■ **Description of the task**:
Reproduce, for every item below, each naming line from kingdom down to the last one given, changing nothing.

═════ Dataset excerpts

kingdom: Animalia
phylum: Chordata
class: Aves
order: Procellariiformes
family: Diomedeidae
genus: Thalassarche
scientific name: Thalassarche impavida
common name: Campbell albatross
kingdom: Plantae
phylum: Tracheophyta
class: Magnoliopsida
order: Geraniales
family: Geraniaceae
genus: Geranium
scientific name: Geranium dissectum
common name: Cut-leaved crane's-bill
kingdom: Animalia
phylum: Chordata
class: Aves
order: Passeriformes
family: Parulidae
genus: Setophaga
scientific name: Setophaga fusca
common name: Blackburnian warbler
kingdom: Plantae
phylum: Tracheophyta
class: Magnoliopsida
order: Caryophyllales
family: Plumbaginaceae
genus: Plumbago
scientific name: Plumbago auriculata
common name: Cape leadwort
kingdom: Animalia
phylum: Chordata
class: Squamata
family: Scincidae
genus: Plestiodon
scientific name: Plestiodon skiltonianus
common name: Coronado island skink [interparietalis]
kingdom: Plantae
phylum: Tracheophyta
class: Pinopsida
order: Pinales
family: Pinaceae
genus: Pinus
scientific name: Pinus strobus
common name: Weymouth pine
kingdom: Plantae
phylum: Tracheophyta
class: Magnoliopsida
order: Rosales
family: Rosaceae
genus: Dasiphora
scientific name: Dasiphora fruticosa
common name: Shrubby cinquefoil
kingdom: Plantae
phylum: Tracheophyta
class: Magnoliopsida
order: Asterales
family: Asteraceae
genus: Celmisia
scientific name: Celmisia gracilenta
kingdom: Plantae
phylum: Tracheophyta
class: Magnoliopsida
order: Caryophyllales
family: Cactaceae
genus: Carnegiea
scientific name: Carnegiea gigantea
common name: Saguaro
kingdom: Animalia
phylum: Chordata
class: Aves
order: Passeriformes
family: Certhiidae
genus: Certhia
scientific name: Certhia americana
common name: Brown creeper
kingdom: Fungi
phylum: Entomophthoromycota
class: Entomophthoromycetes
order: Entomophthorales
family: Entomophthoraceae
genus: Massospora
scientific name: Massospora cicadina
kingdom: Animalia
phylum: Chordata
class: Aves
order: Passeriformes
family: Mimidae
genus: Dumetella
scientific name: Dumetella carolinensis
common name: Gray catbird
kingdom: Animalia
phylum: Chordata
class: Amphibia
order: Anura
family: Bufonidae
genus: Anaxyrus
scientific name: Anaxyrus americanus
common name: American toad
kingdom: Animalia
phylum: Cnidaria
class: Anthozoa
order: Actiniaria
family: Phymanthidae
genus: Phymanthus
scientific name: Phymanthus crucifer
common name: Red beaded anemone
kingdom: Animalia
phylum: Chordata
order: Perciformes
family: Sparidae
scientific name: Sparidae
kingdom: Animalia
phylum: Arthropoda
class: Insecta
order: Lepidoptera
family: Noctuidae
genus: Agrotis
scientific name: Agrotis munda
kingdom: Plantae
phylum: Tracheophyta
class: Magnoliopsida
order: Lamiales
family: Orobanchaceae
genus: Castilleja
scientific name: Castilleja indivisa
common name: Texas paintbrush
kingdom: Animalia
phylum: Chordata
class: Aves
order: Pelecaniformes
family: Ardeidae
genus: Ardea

══════════

■ **Result of the task**:
kingdom: Animalia
phylum: Chordata
class: Aves
order: Procellariiformes
family: Diomedeidae
genus: Thalassarche
scientific name: Thalassarche impavida
common name: Campbell albatross
kingdom: Plantae
phylum: Tracheophyta
class: Magnoliopsida
order: Geraniales
family: Geraniaceae
genus: Geranium
scientific name: Geranium dissectum
common name: Cut-leaved crane's-bill
kingdom: Animalia
phylum: Chordata
class: Aves
order: Passeriformes
family: Parulidae
genus: Setophaga
scientific name: Setophaga fusca
common name: Blackburnian warbler
kingdom: Plantae
phylum: Tracheophyta
class: Magnoliopsida
order: Caryophyllales
family: Plumbaginaceae
genus: Plumbago
scientific name: Plumbago auriculata
common name: Cape leadwort
kingdom: Animalia
phylum: Chordata
class: Squamata
family: Scincidae
genus: Plestiodon
scientific name: Plestiodon skiltonianus
common name: Coronado island skink [interparietalis]
kingdom: Plantae
phylum: Tracheophyta
class: Pinopsida
order: Pinales
family: Pinaceae
genus: Pinus
scientific name: Pinus strobus
common name: Weymouth pine
kingdom: Plantae
phylum: Tracheophyta
class: Magnoliopsida
order: Rosales
family: Rosaceae
genus: Dasiphora
scientific name: Dasiphora fruticosa
common name: Shrubby cinquefoil
kingdom: Plantae
phylum: Tracheophyta
class: Magnoliopsida
order: Asterales
family: Asteraceae
genus: Celmisia
scientific name: Celmisia gracilenta
kingdom: Plantae
phylum: Tracheophyta
class: Magnoliopsida
order: Caryophyllales
family: Cactaceae
genus: Carnegiea
scientific name: Carnegiea gigantea
common name: Saguaro
kingdom: Animalia
phylum: Chordata
class: Aves
order: Passeriformes
family: Certhiidae
genus: Certhia
scientific name: Certhia americana
common name: Brown creeper
kingdom: Fungi
phylum: Entomophthoromycota
class: Entomophthoromycetes
order: Entomophthorales
family: Entomophthoraceae
genus: Massospora
scientific name: Massospora cicadina
kingdom: Animalia
phylum: Chordata
class: Aves
order: Passeriformes
family: Mimidae
genus: Dumetella
scientific name: Dumetella carolinensis
common name: Gray catbird
kingdom: Animalia
phylum: Chordata
class: Amphibia
order: Anura
family: Bufonidae
genus: Anaxyrus
scientific name: Anaxyrus americanus
common name: American toad
kingdom: Animalia
phylum: Cnidaria
class: Anthozoa
order: Actiniaria
family: Phymanthidae
genus: Phymanthus
scientific name: Phymanthus crucifer
common name: Red beaded anemone
kingdom: Animalia
phylum: Chordata
order: Perciformes
family: Sparidae
scientific name: Sparidae
kingdom: Animalia
phylum: Arthropoda
class: Insecta
order: Lepidoptera
family: Noctuidae
genus: Agrotis
scientific name: Agrotis munda
kingdom: Plantae
phylum: Tracheophyta
class: Magnoliopsida
order: Lamiales
family: Orobanchaceae
genus: Castilleja
scientific name: Castilleja indivisa
common name: Texas paintbrush
kingdom: Animalia
phylum: Chordata
class: Aves
order: Pelecaniformes
family: Ardeidae
genus: Ardea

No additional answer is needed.